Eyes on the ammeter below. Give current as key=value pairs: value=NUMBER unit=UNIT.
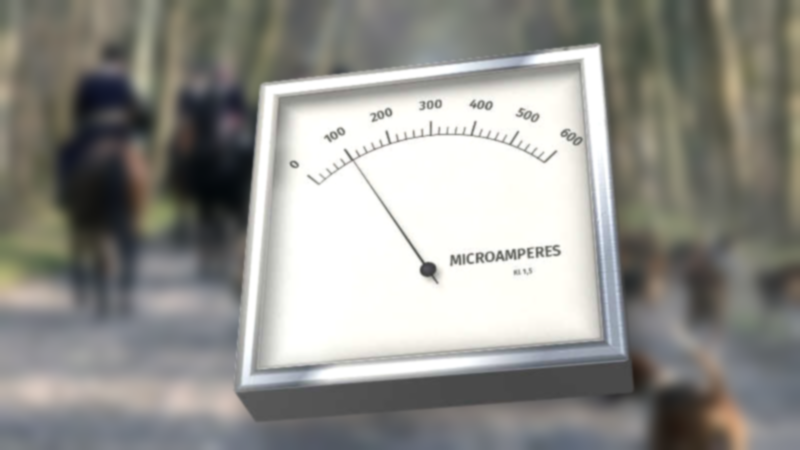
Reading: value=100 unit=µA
_ _ _ _
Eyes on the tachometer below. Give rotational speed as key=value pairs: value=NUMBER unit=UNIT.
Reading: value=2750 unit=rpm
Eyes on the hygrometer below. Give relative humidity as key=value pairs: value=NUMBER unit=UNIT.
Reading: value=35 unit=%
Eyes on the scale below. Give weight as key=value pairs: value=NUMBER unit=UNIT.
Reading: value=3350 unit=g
_ _ _ _
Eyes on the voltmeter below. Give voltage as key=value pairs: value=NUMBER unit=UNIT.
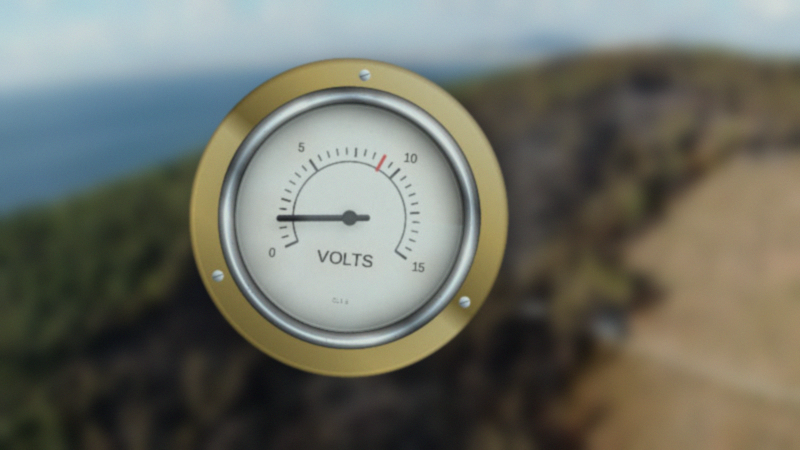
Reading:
_ _ _ _
## Goal of the exercise
Please locate each line in the records above that contains the string "Reading", and copy those lines out.

## Response below
Reading: value=100 unit=µA
Reading: value=2750 unit=rpm
Reading: value=35 unit=%
Reading: value=3350 unit=g
Reading:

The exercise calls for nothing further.